Google profit drops but still beats estimates

ByABC News
January 22, 2009, 11:09 PM

— -- The good news from Google contrasted with missed forecast and 5,000 layoffs announced earlier Thursday by rival Microsoft.

Net income, however, tumbled 68% to $382 million, from $1.2 billion a year ago, as Google took a one-time charge to write down $1.1 billion in its investments in AOL and wireless company Clearwire.

"Both deals made sense to us then and make sense to us now," said Google CEO Eric Schmidt, on a conference call with analysts Thursday.

He said Google has responded to the economic turndown with "prudent management" of the business.

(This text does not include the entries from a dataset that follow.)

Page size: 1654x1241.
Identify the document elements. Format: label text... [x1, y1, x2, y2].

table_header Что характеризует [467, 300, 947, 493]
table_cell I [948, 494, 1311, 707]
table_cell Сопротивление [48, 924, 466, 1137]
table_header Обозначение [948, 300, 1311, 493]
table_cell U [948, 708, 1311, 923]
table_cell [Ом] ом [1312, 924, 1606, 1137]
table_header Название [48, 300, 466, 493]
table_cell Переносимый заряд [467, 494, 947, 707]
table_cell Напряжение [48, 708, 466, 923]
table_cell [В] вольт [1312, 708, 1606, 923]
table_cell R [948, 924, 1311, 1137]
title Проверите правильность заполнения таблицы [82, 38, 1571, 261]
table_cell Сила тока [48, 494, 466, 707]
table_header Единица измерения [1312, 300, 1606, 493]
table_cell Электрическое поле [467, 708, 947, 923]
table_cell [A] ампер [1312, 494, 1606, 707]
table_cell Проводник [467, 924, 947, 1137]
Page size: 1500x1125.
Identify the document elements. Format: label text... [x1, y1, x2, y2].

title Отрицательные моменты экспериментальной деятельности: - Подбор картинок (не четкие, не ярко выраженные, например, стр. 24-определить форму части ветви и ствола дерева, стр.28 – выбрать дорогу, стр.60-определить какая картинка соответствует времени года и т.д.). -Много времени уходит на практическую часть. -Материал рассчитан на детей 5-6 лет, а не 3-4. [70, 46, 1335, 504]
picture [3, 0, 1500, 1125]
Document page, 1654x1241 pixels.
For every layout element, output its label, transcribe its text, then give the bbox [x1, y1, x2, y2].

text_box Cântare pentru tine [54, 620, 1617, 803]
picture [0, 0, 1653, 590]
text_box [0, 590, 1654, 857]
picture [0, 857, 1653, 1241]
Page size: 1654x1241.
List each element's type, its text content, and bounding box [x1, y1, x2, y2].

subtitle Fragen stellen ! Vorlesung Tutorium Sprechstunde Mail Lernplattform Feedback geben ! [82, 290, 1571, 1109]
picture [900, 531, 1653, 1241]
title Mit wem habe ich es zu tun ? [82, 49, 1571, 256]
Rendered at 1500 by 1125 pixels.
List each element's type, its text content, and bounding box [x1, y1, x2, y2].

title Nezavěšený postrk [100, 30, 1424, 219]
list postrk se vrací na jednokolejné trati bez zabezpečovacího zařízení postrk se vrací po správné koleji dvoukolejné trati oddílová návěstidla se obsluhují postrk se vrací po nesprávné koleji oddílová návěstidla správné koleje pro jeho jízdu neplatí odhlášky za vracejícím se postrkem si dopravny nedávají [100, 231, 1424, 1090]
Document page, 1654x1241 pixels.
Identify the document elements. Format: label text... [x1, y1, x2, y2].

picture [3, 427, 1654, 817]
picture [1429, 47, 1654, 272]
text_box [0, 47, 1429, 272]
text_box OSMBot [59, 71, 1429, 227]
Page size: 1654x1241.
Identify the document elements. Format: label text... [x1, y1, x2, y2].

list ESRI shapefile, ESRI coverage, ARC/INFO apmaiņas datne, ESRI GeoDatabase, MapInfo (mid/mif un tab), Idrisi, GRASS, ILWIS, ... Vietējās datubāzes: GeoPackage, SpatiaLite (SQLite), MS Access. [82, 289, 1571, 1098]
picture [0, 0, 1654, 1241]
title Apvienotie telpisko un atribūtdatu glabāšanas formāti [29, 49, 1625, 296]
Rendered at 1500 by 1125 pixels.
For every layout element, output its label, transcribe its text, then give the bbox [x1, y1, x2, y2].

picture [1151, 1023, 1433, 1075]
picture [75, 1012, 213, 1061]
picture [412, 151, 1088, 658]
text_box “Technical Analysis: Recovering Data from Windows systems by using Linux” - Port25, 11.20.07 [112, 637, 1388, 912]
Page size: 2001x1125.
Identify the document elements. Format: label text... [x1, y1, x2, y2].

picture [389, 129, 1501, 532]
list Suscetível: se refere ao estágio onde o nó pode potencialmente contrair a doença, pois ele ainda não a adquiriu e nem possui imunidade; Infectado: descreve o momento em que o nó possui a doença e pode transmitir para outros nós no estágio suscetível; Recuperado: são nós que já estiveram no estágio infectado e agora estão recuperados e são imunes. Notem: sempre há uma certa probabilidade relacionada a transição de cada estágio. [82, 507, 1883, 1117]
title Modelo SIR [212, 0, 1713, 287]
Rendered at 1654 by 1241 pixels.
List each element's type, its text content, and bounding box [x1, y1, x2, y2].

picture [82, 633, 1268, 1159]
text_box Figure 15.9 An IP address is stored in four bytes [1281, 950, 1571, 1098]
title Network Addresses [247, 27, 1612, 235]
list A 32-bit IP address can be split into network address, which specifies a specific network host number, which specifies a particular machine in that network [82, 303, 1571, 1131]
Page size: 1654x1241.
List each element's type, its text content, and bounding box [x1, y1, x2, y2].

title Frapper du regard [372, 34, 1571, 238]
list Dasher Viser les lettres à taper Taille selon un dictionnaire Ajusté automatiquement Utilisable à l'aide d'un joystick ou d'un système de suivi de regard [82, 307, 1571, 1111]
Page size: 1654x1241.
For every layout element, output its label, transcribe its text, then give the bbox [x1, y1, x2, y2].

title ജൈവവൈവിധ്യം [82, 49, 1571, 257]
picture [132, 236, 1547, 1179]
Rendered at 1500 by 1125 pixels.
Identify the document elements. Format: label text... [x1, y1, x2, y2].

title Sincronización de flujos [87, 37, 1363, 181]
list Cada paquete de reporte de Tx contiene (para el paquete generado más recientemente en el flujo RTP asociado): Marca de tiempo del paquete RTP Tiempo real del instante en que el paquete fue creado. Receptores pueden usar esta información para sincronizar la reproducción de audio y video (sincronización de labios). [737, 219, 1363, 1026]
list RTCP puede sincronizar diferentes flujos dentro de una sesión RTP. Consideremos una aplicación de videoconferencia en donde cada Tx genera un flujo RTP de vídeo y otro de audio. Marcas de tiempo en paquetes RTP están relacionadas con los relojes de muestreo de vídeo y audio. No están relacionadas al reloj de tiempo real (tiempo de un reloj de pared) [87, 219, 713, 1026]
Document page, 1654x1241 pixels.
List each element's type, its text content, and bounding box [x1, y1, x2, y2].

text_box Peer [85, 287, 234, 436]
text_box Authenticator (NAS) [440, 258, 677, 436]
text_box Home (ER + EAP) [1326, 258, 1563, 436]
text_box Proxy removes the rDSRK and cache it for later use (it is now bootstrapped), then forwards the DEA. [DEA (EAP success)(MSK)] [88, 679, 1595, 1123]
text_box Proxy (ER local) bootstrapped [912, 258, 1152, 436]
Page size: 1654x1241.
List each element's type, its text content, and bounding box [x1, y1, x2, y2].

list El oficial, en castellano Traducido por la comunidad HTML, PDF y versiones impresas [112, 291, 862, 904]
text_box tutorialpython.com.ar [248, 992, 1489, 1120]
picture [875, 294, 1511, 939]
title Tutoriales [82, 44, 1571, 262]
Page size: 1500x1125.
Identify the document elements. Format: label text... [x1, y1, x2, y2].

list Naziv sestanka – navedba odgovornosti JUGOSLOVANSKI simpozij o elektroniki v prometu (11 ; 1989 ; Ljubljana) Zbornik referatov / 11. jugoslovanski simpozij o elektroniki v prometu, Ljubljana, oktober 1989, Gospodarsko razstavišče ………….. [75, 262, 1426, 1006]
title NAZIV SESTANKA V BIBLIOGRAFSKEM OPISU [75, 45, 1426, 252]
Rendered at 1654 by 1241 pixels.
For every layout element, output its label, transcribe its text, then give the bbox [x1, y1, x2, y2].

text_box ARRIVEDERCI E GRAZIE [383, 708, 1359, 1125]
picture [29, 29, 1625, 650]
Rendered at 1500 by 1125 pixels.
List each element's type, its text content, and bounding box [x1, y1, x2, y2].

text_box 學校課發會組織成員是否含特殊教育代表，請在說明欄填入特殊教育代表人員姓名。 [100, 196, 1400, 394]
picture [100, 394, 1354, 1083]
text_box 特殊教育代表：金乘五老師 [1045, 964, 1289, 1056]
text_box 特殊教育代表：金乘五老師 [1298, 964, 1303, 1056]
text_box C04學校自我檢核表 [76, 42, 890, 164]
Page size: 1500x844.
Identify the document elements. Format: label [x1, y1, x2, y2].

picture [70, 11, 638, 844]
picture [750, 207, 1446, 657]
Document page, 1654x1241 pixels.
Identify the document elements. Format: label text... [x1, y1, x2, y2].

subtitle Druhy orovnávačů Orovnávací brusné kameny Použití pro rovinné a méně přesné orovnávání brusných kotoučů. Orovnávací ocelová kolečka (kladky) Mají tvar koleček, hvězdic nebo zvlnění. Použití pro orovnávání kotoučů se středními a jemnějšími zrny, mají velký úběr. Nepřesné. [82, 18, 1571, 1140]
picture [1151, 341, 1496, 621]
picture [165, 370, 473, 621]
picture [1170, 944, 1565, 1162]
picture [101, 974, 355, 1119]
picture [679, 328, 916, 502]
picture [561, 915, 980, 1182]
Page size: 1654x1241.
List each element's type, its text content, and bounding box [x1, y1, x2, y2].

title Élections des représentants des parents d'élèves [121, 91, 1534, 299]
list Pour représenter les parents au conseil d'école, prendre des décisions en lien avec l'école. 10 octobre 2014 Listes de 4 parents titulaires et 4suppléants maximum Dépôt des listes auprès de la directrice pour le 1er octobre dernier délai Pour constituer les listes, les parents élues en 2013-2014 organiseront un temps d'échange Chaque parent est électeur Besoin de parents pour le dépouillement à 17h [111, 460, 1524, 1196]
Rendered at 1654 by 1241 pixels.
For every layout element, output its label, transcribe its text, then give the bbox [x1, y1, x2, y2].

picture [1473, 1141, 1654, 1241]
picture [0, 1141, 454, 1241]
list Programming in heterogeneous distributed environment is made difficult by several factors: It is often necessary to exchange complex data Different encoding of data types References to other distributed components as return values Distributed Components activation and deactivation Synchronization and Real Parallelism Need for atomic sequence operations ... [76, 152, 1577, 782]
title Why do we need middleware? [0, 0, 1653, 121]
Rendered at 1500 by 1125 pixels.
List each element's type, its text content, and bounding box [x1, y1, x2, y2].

Like other tech companies, Google has had some layoffs 100 contract employees were let go this month, and Google is hiring less. Only 99 employees were added in the quarter; Google used to add over 100 employees weekly.

To keep the staffers it has, Google announced a voluntary 1-for-1 stock-option exchange to be issued in March. About 85% of Google employees have some worthless options. (An option is a right to buy stock at a set price at a future date. It's worthless if the stock price is less than that price.)

Schmidt and other Google executives reiterated during the call that it intends to make it through the recession without cutting back on investment. "We're in this for the long haul," Schmidt said.

Google doesn't give sales estimates for upcoming quarters, or guidance.

"The fourth quarter was the easy part, we had the holidays," said Schmidt. He said future quarters would be "uncharted territory. We don't know how long this period will last, but we're prepared to get through it."

As always, Google generated nearly all of its revenue from the sale of online advertising, mostly those text ads that appear near search results. Paid clicks increased nearly 18% from the year-ago quarter, Google said.